Most second-term administrations in the US are unsuccessful, sometimes shockingly so. This may be the result of arrogance, bad luck, or simply the inevitable accumulation of failure. The bigger government gets, after all, the more there is to go wrong.
What is disconcerting about Obama’s scandals is that the IRS appears to have put more energy into chastening the President’s domestic opponents than the administration has displayed in chasing the murderers of our diplomats abroad. Indeed, we’ve become unwilling even to name radical Islamists as our enemies.
The Benghazi scandal, after all, grew because this administration did not want to admit that Islamist terrorists attacked our consulate. But the less willing we are to acknowledge who is trying to kill us, the more we are going to resort to dragnet-style security that looks askance at everyone.

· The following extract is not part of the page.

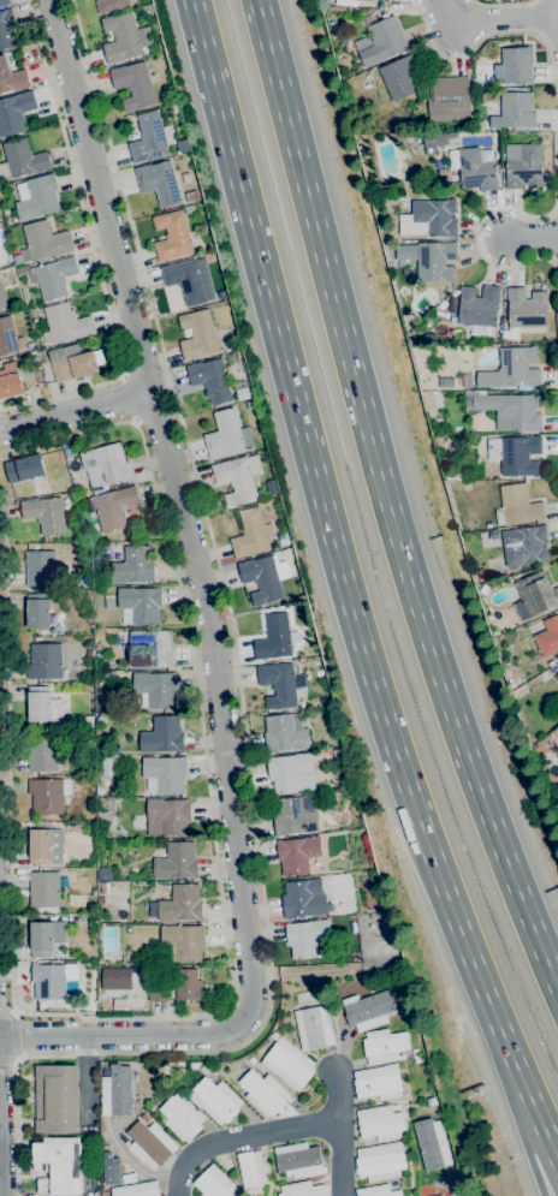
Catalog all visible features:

We want safety, and not just from terrorists, which is reasonable. We want it everywhere. The vast bureaucracies of the modern world, whether they are intelligence agencies or benefit payers, are all about trying to prevent unpleasantness. It is a strange kind of mind that finds this troubling when it comes to our security, but still welcomes the advance of the state everywhere else.
-Ted Bromund is a senior research fellow in Anglo-American relations at the Margaret Thatcher Centre for Freedom, based at the Heritage Foundation, Washington.